Tetikçiler bulunur, “büyük patron” olup bitenleri kıs kıs gülerek seyreder.
Ergenekon, Almanya Deniz Feneri e.V., Balyoz, şu bu... Cumhuriyet’e atılan bombalar, kanlı Danıştay saldırısını yapan Alparslan Arslan...
Her faili belli cinayeti Ergenekon’a bağla ve işin içinden sıyrıl...
Tutukla Balbay’ı, Özkan’ı, Soner’i, Doğan’ı, Hikmet Çiçek’i, Ahmet’i, Nedim’i, Barış’ı, Deniz’i; koy onları İbrahim Şahin’le, Veli Küçük’le aynı torbaya, vur vurabildiğin kadar Cumhuriyet’e, rahatla.
***
Bu olayların iki boyutu var... Bir siyasi, iki hukuki...
Darbeler dönemi bitti...
Bitti de; bir teğmen, binbaşı, yarbay, albay, komutanı emir verirse andıç hazırlar, planlar hazırlar...

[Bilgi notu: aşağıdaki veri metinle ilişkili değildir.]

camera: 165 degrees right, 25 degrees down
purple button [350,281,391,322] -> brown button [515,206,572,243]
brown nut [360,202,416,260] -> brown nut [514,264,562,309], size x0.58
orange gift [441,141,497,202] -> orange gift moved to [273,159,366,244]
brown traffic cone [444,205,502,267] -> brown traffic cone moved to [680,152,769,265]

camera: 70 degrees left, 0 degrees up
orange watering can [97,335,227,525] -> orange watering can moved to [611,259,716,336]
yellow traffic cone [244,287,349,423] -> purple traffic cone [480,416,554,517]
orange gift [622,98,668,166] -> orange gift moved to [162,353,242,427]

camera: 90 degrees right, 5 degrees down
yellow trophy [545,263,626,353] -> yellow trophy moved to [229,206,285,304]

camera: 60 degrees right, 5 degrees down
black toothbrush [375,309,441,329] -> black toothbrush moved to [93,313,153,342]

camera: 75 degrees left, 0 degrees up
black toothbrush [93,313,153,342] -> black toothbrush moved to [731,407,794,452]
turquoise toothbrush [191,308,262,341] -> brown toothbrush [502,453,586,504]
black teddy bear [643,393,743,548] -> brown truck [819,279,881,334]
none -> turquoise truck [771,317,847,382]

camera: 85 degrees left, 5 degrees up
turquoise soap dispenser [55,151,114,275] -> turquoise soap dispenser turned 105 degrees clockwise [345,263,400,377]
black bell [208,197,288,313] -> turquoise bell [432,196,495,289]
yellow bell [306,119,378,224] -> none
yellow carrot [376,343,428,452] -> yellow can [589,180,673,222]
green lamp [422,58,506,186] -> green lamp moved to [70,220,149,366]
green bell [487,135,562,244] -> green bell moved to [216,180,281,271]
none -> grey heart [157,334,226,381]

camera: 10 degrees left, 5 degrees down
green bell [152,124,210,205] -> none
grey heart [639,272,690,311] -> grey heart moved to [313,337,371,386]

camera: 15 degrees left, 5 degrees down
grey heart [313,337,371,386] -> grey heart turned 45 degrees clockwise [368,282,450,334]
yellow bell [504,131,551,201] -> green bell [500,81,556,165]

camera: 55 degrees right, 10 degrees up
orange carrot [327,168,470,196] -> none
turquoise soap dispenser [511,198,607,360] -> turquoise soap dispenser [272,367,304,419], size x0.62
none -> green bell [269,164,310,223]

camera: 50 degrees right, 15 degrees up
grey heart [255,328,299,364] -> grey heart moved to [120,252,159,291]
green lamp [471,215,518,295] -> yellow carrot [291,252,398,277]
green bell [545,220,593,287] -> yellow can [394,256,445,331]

Emekli Kurmay Albay Kemal Dinçer Balyoz davasında ne demişti savunmasını yaparken:
“Haksızlığa karşı susan dilsiz şeytan değil midir? Dilsiz şeytan olmaya değer mi?”
Yargıç Ali Efendi Peksak, Dinçer’e sormuştu:
“Kim bu dilsiz şeytanlar?”
Dinçer:
“Dönemin Genelkurmay Başkanı (Hilmi Özkök), Kara Kuvvetleri Komutanı (Aytaç Yalman), Kara Kuvvetleri Kurmay Başkanı (İlker Başbuğ) gibi komutanları kastettim. Bir şey biliyorlarsa gelip anlatsınlar.”
O emekli ya da muvazzaf kurmay yarbayların, albayların özgürlüklerini yok eden komutanlar nedense konuşmuyor.
“Ben buyruk verdim bu andıçların, internet sitelerinin hazırlanması için!”
Hilmi Özkök susuyor, Büyükanıt zaten hiç konuşmuyor, Aytaç Yalman ortalıklarda gözükmüyor...
İkinci Ergenekon davası “darbe içerikli” değil miydi?
Peki bu darbeyi kim yapacaktı?
Balbay mı, Özkan mı, kim? Yoksa teğmenler mi?
Askeri darbelere karşı çıkarken, sivil darbeler yapılıyor, nedense görmüyoruz...
Medyamız son üç dört aydır çevreci oldu... Oh ne güzel... Çevre haberleri izliyoruz her gece...
***
Bir AKP sözcüsünün “CHP’nin genlerinde Baas var” demesini önceki gün televizyon kanallarının tümünde tam 20 kez verdiler evirip çevirip.
İstersen verme!
Patronu ham yaparlar sonra...
Almanya Deniz Feneri e.V’yi görmezden geleceksin...
Neden mi?
Çünkü dokunursan yanarsın!
Hemen yafta hazırdır, yapıştıracakları:
“Ergenekoncu, Balyozcu!”
Yandaşlık, candaşlık, dindaşlık tam anlamıyla yalakalığa dönüştü.
İsrail’e rest çekmelerini eleştirdin mi, Suriye’deki mezhep çatışmasını yazıp söyledin mi de yafta hazır:
“Bunlar Alevi!”
***
Bakıyorum bunu söyleyenler, televizyonlarda sapına kadar demokrat ve özgürlükçü...
Hadi canım sen de!
Cumhuriyet değerlerini, aydınlanma devrimini savunmak, sermaye-emek çelişkisini ortaya koymak bu ülkede suç artık...
Yargı siyasetin egemenliğinde...
Deniz Feneri davasının savcıları soruşturmada... YARSAV Başkanı Murat Arslan ise kaygılı...
Ne diyor:
“Siyasal iktidar yargıya müdahale ediyor... Kaygılarımızı güçlendirecek bir süreç yaşıyoruz...”
Aynen öyle...
***
Yine bir sonbahar sabahı... Yine acılar, hüzünler...
Güz güneşine bağlanmış çocuklar yarınlarımızın umudu olabilirler mi acaba?